## EXCERPTED PASSAGE
# # # # # # #
With the conversion to atomic_t the preallocation can remain unchanged
as there would be only the anon bdev preallocated, then there's not much
reason to have the infrastructure.

I'm now testing the patch below, it's relatively short an can be
backported if needed but it can potentially make the performance worse
in some cases.

---
diff --git a/fs/btrfs/disk-io.c b/fs/btrfs/disk-io.c
index a7d5a3967ba0..7acedc6c2a56 100644
--- a/fs/btrfs/disk-io.c
+++ b/fs/btrfs/disk-io.c
@@ -1523,15 +1523,7 @@ static int btrfs_init_fs_root(struct btrfs_root *root, dev_t anon_dev)
 	int ret;
 	unsigned int nofs_flag;
 
-	/*
-	 * We might be called under a transaction (e.g. indirect backref
-	 * resolution) which could deadlock if it triggers memory reclaim
-	 */
-	nofs_flag = memalloc_nofs_save();
-	ret = btrfs_drew_lock_init(&root->snapshot_lock);
-	memalloc_nofs_restore(nofs_flag);
-	if (ret)
# # # # # # #
[Data entries]

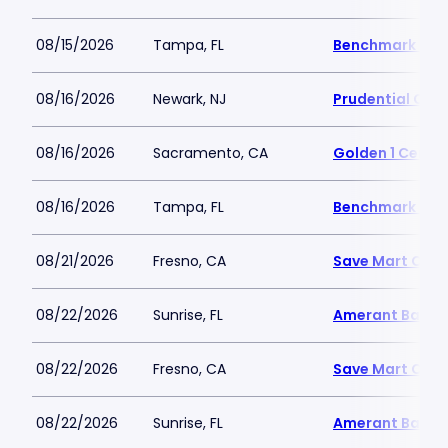
08/15/2026
Tampa, FL
Benchmark Inte
08/16/2026
Newark, NJ
Prudential Cen
08/16/2026
Sacramento, CA
Golden 1 Cente
08/16/2026
Tampa, FL
Benchmark Inte
08/21/2026
Fresno, CA
Save Mart Cent
08/22/2026
Sunrise, FL
Amerant Bank 
08/22/2026
Fresno, CA
Save Mart Cent
08/22/2026
Sunrise, FL
Amerant Bank 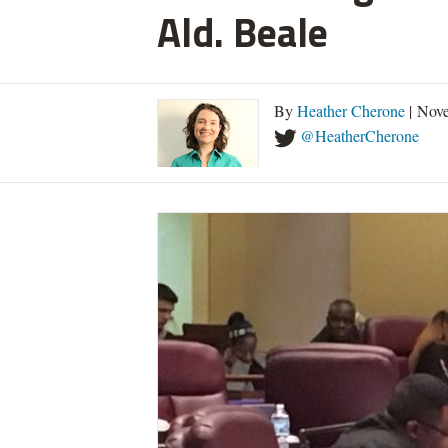
Ald. Beale
By
Heather Cherone
| Nove
@HeatherCherone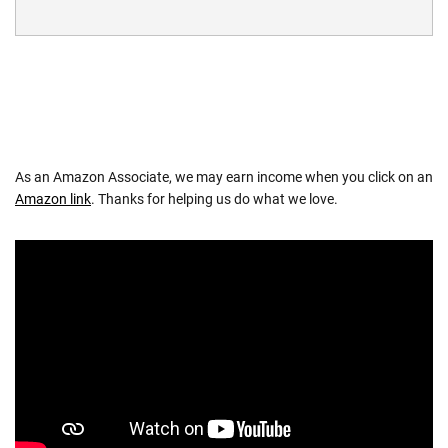
As an Amazon Associate, we may earn income when you click on an
Amazon link
. Thanks for helping us do what we love.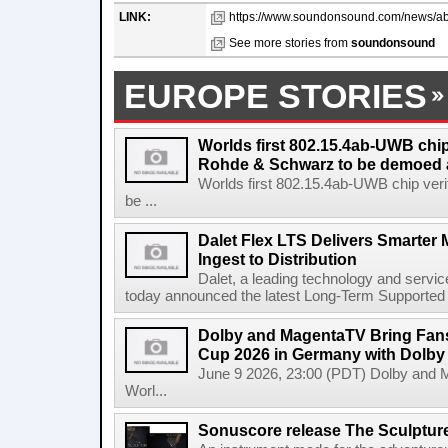
LINK:
https://www.soundonsound.com/news/abl
See more stories from
soundonsound
EUROPE STORIES
Worlds first 802.15.4ab-UWB chip
Rohde & Schwarz to be demoed 
Worlds first 802.15.4ab-UWB chip ver
be ...
Dalet Flex LTS Delivers Smarter
Ingest to Distribution
Dalet, a leading technology and servic
today announced the latest Long-Term Supported (L
Dolby and MagentaTV Bring Fans
Cup 2026 in Germany with Dolby
June 9 2026, 23:00 (PDT) Dolby and 
Worl...
Sonuscore release The Sculptur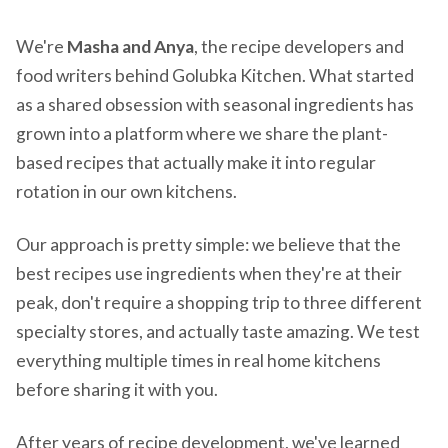
We're
Masha and Anya
, the recipe developers and
food writers behind Golubka Kitchen. What started
as a shared obsession with seasonal ingredients has
grown into a platform where we share the plant-
based recipes that actually make it into regular
rotation in our own kitchens.
Our approach is pretty simple: we believe that the
best recipes use ingredients when they're at their
peak, don't require a shopping trip to three different
specialty stores, and actually taste amazing. We test
everything multiple times in real home kitchens
before sharing it with you.
After years of recipe development, we've learned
# # # # # # #
## WORK TO COMPLETE
A. Reproduce the passage from the btrfs patch discussion, beginning at the words "With the conversion" and stopping after "have the infrastructure.".
B. Pick up the btrfs patch discussion where it stops and write what comes next.

## ANSWER SECTION
A.
With the conversion to atomic_t the preallocation can remain unchanged
as there would be only the anon bdev preallocated, then there's not much
reason to have the infrastructure.

B.
-		goto fail;
+	 btrfs_drew_lock_init(&root->snapshot_lock);
 
 	if (root->root_key.objectid != BTRFS_TREE_LOG_OBJECTID &&
 	    !btrfs_is_data_reloc_root(root)) {
@@ -2242,7 +2234,6 @@ void btrfs_put_root(struct btrfs_root *root)
 		WARN_ON(test_bit(BTRFS_ROOT_DEAD_RELOC_TREE, &root->state));
 		if (root->anon_dev)
 			free_anon_bdev(root->anon_dev);
-		btrfs_drew_lock_destroy(&root->snapshot_lock);
 		free_root_extent_buffers(root);
 #ifdef CONFIG_BTRFS_DEBUG
 		spin_lock(&root->fs_info->fs_roots_radix_lock);
diff --git a/fs/btrfs/locking.c b/fs/btrfs/locking.c
index 870528d87526..3a496b0d3d2b 100644
--- a/fs/btrfs/locking.c
+++ b/fs/btrfs/locking.c
@@ -325,24 +325,12 @@ struct extent_buffer *btrfs_try_read_lock_root_node(struct btrfs_root *root)
  * acquire the lock.
  */
 
-int btrfs_drew_lock_init(struct btrfs_drew_lock *lock)
+void btrfs_drew_lock_init(struct btrfs_drew_lock *lock)
 {
-	int ret;
-
-	ret = percpu_counter_init(&lock->writers, 0, GFP_KERNEL);
-	if (ret)
-		return ret;
-
 	atomic_set(&lock->readers, 0);
+	atomic_set(&lock->writers, 0);
 	init_waitqueue_head(&lock->pending_readers);
 	init_waitqueue_head(&lock->pending_writers);
-
-	return 0;
-}
-
-void btrfs_drew_lock_destroy(struct btrfs_drew_lock *lock)
-{
-	percpu_counter_destroy(&lock->writers);
 }
 
 /* Return true if acquisition is successful, false otherwise */
@@ -351,10 +339,10 @@ bool btrfs_drew_try_write_lock(struct btrfs_drew_lock *lock)
 	if (atomic_read(&lock->readers))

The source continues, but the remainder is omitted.